Jane Van Ryan
Posted July 21, 2010
The poll, conducted by Harris Interactive for API in ten states, found that 64 percent of registered voters oppose an increase, including 46 percent of voters who strongly oppose.
Only 27 percent support increasing taxes. The poll was conducted via telephone between July 15 and July 18 among 6,000 registered voters.
"Voters know raising taxes on an industry that provides most of their energy and supports more than 9.2 million jobs would hurt them and damage the economy," said API President and CEO Jack Gerard. "Raising taxes doesn't address their major concern, which is putting people back to work."
Both the administration and some members of Congress have proposed imposing billions of dollars in new taxes on the oil and natural gas industry. But the poll found that those surveyed believe the two most important issues for the federal government to address are the economy and job creation. National polls from Gallup, CBS News and Bloomberg have reported similar results.
"With 15 million people out of work, now is not the time to be imposing more taxes," Jack said. "The fact that the proposals are being pushed under the guise of addressing the oil spill in the Gulf doesn't make them any better."
The Energy Information Administration (EIA) says the U.S. oil and natural gas industry paid almost $100 billion in federal income taxes in 2008. As this video shows, the industry's effective tax rate is much higher than the average for all other industries.

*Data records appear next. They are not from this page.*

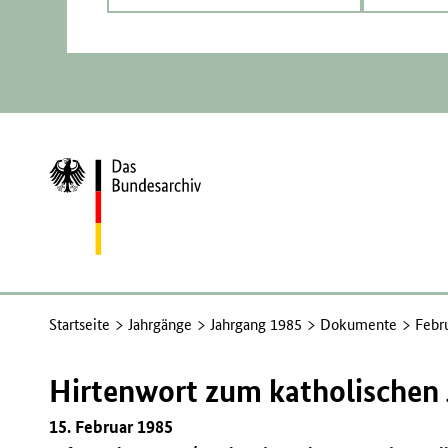
Zur
Startseite
Startseite
Jahrgänge
Jahrgang 1985
Dokumente
Febr
Hirtenwort zum katholischen
15. Februar 1985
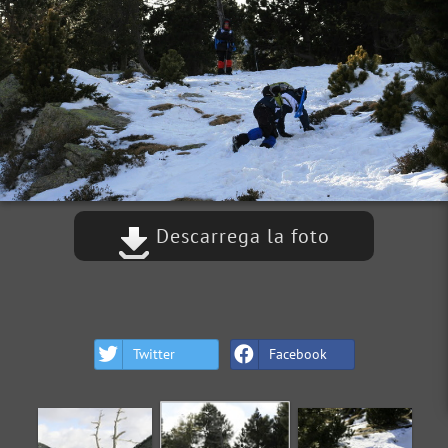
Descarrega la foto
Twitter
Facebook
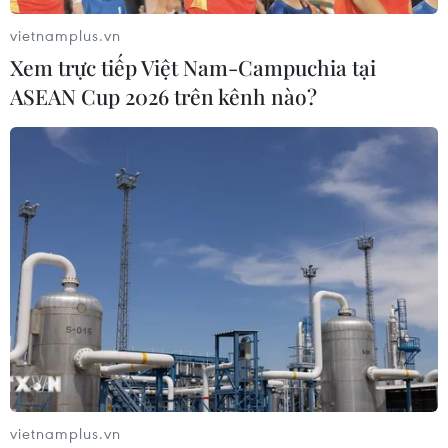
vietnamplus.vn
Xem trực tiếp Việt Nam-Campuchia tại
ASEAN Cup 2026 trên kênh nào?
Làm ''shipper'' giao ma túy: Hám lợi nhỏ -
Trả giá lớn
25/06/2021 05:19
Bạn nhờ làm "shipper" đi giao hàng với phí cao hay chủ
vietnamplus.vn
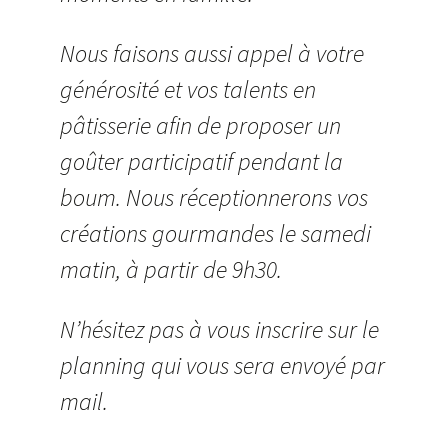
Nous faisons aussi appel à votre
générosité et vos talents en
pâtisserie afin de proposer un
goûter participatif pendant la
boum. Nous réceptionnerons vos
créations gourmandes le samedi
matin, à partir de 9h30.
N’hésitez pas à vous inscrire sur le
planning qui vous sera envoyé par
mail.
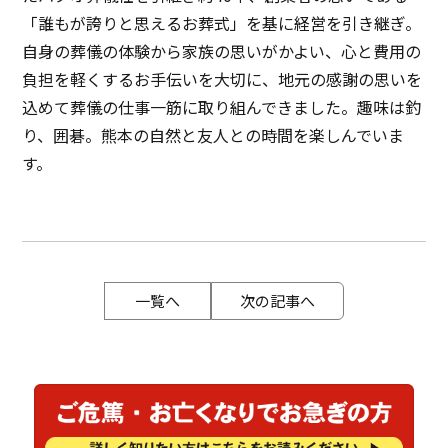
「誰もが誇りと思えるお葬式」を基に経営を引き継ぎ。
自身の葬儀の体験から家族の思いがかよい、心と費用の
負担を軽くするお手伝いを大切に、地元の感謝の思いを
込めて葬儀の仕事一筋に取り組んできました。趣味は釣
り、囲碁。熊本の自然と友人との時間を楽しんでいま
す。
一覧へ
次の記事へ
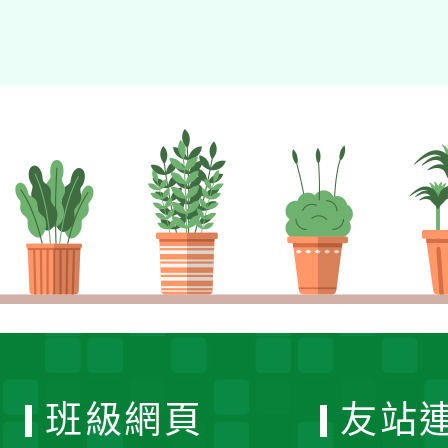
班級網頁
友站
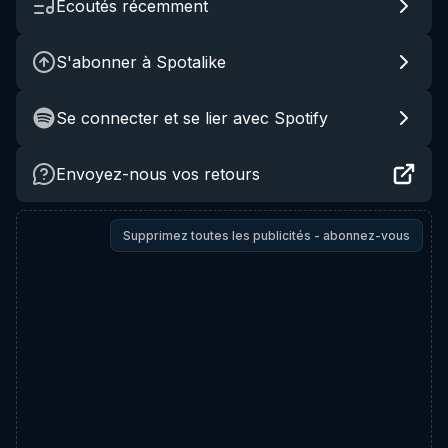
Écoutés récemment
S'abonner à Spotalike
Se connecter et se lier avec Spotify
Envoyez-nous vos retours
Supprimez toutes les publicités - abonnez-vous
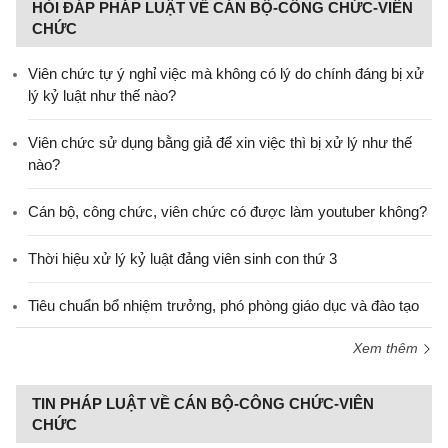
HỎI ĐÁP PHÁP LUẬT VỀ CÁN BỘ-CÔNG CHỨC-VIÊN
CHỨC
Viên chức tự ý nghỉ việc mà không có lý do chính đáng bị xử
lý kỷ luật như thế nào?
Viên chức sử dụng bằng giả để xin việc thì bị xử lý như thế
nào?
Cán bộ, công chức, viên chức có được làm youtuber không?
Thời hiệu xử lý kỷ luật đảng viên sinh con thứ 3
Tiêu chuẩn bổ nhiệm trưởng, phó phòng giáo dục và đào tạo
Xem thêm
TIN PHÁP LUẬT VỀ CÁN BỘ-CÔNG CHỨC-VIÊN
CHỨC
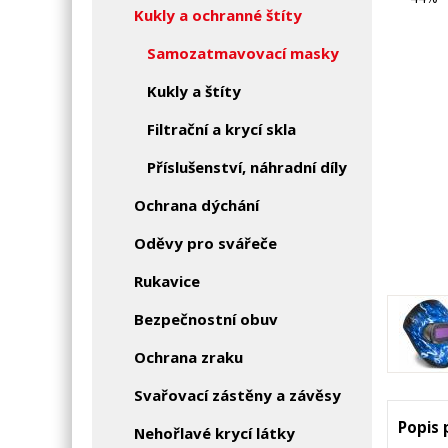
Kukly a ochranné štíty
Samozatmavovací masky
Kukly a štíty
Filtrační a krycí skla
Příslušenství, náhradní díly
Ochrana dýchání
Oděvy pro svářeče
Rukavice
Bezpečnostní obuv
Ochrana zraku
Svařovací zástěny a závěsy
Popis
Nehořlavé krycí látky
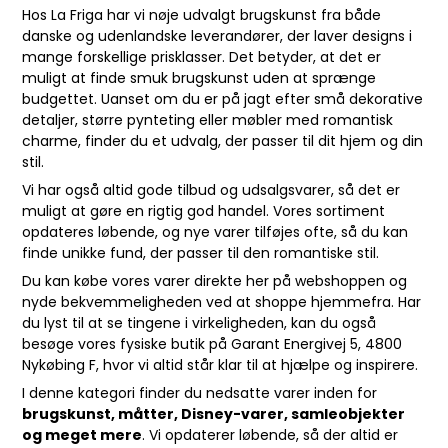
Hos La Friga har vi nøje udvalgt brugskunst fra både
danske og udenlandske leverandører, der laver designs i
mange forskellige prisklasser. Det betyder, at det er
muligt at finde smuk brugskunst uden at sprænge
budgettet. Uanset om du er på jagt efter små dekorative
detaljer, større pynteting eller møbler med romantisk
charme, finder du et udvalg, der passer til dit hjem og din
stil.
Vi har også altid gode tilbud og udsalgsvarer, så det er
muligt at gøre en rigtig god handel. Vores sortiment
opdateres løbende, og nye varer tilføjes ofte, så du kan
finde unikke fund, der passer til den romantiske stil.
Du kan købe vores varer direkte her på webshoppen og
nyde bekvemmeligheden ved at shoppe hjemmefra. Har
du lyst til at se tingene i virkeligheden, kan du også
besøge vores fysiske butik på Garant Energivej 5, 4800
Nykøbing F, hvor vi altid står klar til at hjælpe og inspirere.
I denne kategori finder du nedsatte varer inden for
brugskunst, måtter, Disney-varer, samleobjekter
og meget mere
. Vi opdaterer løbende, så der altid er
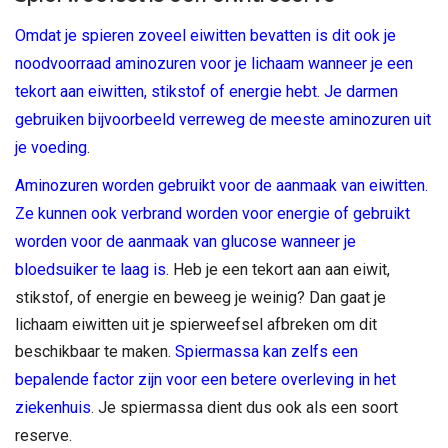
Omdat je spieren zovee
l
eiwitten bevatten is dit ook je
noodvoorraad aminozuren voor je lichaam wanneer je een
tekort aan eiwitten, stikstof of energie hebt
.
Je darmen
gebruiken bijvoorbeeld verreweg de meeste aminozuren uit
je voeding
.
Aminozuren worden gebruikt voor de aanmaak van eiwitten.
Ze kunnen ook verbrand worden voor energie of gebruikt
worden voor de aanmaak van glucose wanneer je
bloedsuiker te laag is.
Heb je een tekort aan aan eiwit,
stikstof, of energie en beweeg je weinig? Dan gaat je
lichaam eiwitten uit je spierweefsel afbreken om dit
beschikbaar te maken.
Spiermassa kan zelfs een
bepalende factor zijn voor een betere overleving in het
ziekenhuis
. Je spiermassa dient dus ook als een soort
reserve.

Harris Interactive conducted the polling in Colorado, Michigan, North Carolina, North Dakota, Pennsylvania, Virginia, Maine, Missouri, Ohio and West Virginia. The individual state polling results are available here.
ABOUT THE AUTHOR
Jane Van Ryan was formerly senior communications manager and new media advisor at the American Petroleum Institute (API), where she wrote blog posts and produced podcasts and videos. Before coming to API, Jane managed communications for a large science and engineering corporation, and for a top-tier research and engineering university. A few years ago, you might have seen her in your living room when she delivered the news on television. Jane officially retired from API in 2011 and now freelances as an independent communications consultant when not gardening at her farm in Virginia.